Text segment =>

## Start

Those open hearings will be an opportunity for the American people to evaluate the witnesses for themselves.

CHUCK TODD:

Democrats will begin to make their public case on impeachment to the country, as a handful of current and former diplomats testify to a quid pro quo. The top U.S. envoy to Ukraine Bill Taylor who opens hearings on Wednesday, "That was my clear understanding, security assistance money would not come until the president of Ukraine committed to pursue the investigation" of the Bidens.

REP. JAMIE RASKIN:

Ambassador Bill Taylor testified and gave the most sweeping and devastating testimony.

CHUCK TODD:

The National Security Council's top Ukraine expert Lieutenant Colonel Alex Vindman, “There was no doubt." Senior State Department official George Kent also told investigators that President Trump “wanted nothing less than President Zelenskiy to go to a microphone and say investigations, Biden and Clinton." And President Trump's former top Russia adviser Fiona Hill testified that U.S. ambassador to the E.U. Gordon Sondland told Ukrainian officials in a July 10th meeting at the White House “about how he had an agreement with Chief of Staff Mulvaney for a meeting with the Ukrainians if they were going to go forward with investigations.” And Sondland this week altered his testimony to acknowledge a quid pro quo as well, saying he told a Ukrainian official that “resumption of the U.S. aid would likely not occur until Ukraine provided the public anti-corruption statement.” Congressional Republicans have struggled to defend the president, some acknowledging a quid pro quo but insisting it is not impeachable.

SEN. JOHN KENNEDY:

There are perfectly appropriate quid pro quos. And there are inappropriate quid pro quos.

CHUCK TODD:

And now arguing - if there was a quid pro quo, the president did not direct it.

SEN. LINDSEY GRAHAM:

Nobody has testified that there was a quid pro quo ordered by the President of the United States.

CHUCK TODD:

Instead pointing the finger at Sondland. A month ago:

PRES. DONALD TRUMP:

The text message that I saw from Ambassador Sondland - who’s highly respected -- was, There’s no quid pro quo.

CHUCK TODD:

But now:

PRES. DONALD TRUMP:

Let me just tell you, I hardly know the gentleman.

CHUCK TODD:

And Trump allies are reportedly eyeing others to blame including White House Chief of Staff Mick Mulvaney - and the president's personal lawyer, Rudy Giuliani.

SEN. LINDSEY GRAHAM:

I don’t know what he’s doing over there. If people want to look at Rudy, that’s fine with me.

CHUCK TODD:

And joining me now, from Bowling Green, Kentucky, is Republican Senator Rand Paul of Kentucky, who sits on the Foreign Relations Committee.

SEN. RAND PAUL:

Good morning.

CHUCK TODD:

Senator Paul, welcome back to Meet the Press, sir.

SEN. RAND PAUL:

Thanks for having me.

CHUCK TODD:

Let me start with the Kentucky results first, before we get into the events of later this week, just your initial reactions. Matt Bevin, do you see his loss as something bigger than Matt Bevin, about the Republican Party as a whole?

SEN. RAND PAUL:

Well, when you look at all the races, there were six statewide races, we won five out of six. Republicans won five out of six. We did lose the governor's race. We were disappointed in it. But the interesting thing is is we beat a lot of other candidates that no one expected us to. So actually, in many ways, there was sort of a red wave in Kentucky. I think it was mostly particularly about one race. And I think the teachers were very unhappy. He tried to fix the pension but got crossways with the teachers. And I think the teachers' anger came out. But I think he was trying to do the right thing, which is save the pension for the teachers. But it's tough. When you ask people to pay more to keep their pension in place, people get unhappy.

## End

Recorded data =>
## Start

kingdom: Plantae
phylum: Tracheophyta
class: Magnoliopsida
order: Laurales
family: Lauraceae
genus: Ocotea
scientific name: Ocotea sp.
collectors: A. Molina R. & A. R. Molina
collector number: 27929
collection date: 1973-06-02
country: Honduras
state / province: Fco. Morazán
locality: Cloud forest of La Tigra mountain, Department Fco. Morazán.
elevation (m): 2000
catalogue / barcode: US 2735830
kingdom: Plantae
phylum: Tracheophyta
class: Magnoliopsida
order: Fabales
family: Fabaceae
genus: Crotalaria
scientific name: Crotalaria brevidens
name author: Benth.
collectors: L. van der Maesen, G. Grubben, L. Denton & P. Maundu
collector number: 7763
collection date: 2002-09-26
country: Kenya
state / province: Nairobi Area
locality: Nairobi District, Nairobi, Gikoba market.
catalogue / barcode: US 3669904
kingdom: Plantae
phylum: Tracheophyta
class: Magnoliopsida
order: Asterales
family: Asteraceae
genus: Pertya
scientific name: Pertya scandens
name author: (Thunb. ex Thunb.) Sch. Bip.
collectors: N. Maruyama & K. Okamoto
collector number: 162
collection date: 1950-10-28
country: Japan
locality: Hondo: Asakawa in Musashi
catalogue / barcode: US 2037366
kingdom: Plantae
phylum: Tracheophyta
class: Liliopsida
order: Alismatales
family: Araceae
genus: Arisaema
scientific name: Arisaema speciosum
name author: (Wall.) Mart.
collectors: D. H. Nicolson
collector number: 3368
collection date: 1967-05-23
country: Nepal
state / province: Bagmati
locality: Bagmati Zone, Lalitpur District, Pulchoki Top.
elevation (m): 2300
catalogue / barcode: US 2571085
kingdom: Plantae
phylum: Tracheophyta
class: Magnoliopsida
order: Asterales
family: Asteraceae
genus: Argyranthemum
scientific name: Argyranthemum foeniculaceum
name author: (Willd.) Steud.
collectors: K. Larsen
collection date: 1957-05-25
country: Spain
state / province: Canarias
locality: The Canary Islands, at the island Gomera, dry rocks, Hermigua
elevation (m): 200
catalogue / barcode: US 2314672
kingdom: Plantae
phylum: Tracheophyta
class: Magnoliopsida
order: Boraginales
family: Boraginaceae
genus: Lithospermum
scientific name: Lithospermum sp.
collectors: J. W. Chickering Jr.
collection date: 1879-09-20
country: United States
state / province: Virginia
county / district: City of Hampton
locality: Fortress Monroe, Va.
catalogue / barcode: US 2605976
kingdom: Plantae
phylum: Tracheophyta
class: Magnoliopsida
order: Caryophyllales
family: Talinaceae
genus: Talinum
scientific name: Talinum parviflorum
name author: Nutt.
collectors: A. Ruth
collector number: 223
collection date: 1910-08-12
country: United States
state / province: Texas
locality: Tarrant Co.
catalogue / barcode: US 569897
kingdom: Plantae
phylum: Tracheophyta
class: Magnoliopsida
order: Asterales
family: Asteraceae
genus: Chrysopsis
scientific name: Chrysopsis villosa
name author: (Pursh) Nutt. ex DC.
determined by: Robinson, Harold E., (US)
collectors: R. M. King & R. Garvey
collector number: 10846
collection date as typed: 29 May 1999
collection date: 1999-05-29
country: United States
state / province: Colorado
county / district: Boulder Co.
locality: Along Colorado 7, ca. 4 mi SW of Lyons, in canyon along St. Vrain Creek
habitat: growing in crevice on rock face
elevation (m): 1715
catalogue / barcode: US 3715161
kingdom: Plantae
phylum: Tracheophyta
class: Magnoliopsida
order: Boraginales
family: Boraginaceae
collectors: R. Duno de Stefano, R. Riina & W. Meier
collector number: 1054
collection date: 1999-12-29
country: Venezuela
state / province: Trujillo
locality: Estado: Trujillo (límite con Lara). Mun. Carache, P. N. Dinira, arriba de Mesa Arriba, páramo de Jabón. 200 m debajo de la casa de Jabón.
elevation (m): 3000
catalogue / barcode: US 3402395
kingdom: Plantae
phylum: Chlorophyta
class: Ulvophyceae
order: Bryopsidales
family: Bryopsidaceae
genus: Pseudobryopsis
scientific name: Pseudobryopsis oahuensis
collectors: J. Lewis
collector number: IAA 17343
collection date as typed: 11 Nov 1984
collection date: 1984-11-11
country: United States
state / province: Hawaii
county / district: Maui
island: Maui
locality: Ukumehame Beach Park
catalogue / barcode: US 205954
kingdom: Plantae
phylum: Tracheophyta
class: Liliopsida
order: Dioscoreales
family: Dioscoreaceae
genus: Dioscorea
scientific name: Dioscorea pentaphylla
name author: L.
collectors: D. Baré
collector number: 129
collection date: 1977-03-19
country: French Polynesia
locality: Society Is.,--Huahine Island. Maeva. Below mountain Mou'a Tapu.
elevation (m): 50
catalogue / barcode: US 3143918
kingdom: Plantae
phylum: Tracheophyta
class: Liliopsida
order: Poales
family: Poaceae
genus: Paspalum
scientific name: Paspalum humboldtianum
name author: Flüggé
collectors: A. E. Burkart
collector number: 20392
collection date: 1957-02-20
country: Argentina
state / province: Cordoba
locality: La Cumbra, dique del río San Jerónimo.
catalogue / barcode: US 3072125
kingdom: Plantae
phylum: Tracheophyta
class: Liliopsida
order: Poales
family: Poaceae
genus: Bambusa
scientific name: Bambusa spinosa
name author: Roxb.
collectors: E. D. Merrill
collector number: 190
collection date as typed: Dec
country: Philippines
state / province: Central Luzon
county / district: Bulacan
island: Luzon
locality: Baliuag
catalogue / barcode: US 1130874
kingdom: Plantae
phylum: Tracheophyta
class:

## End

Problem to solve => According to the interview transcript, how many of Kentucky's six statewide races did Rand Paul say Republicans won? The listing stands on its own and has no connection to the interview transcript.

Answer for this exercise => Five out of six.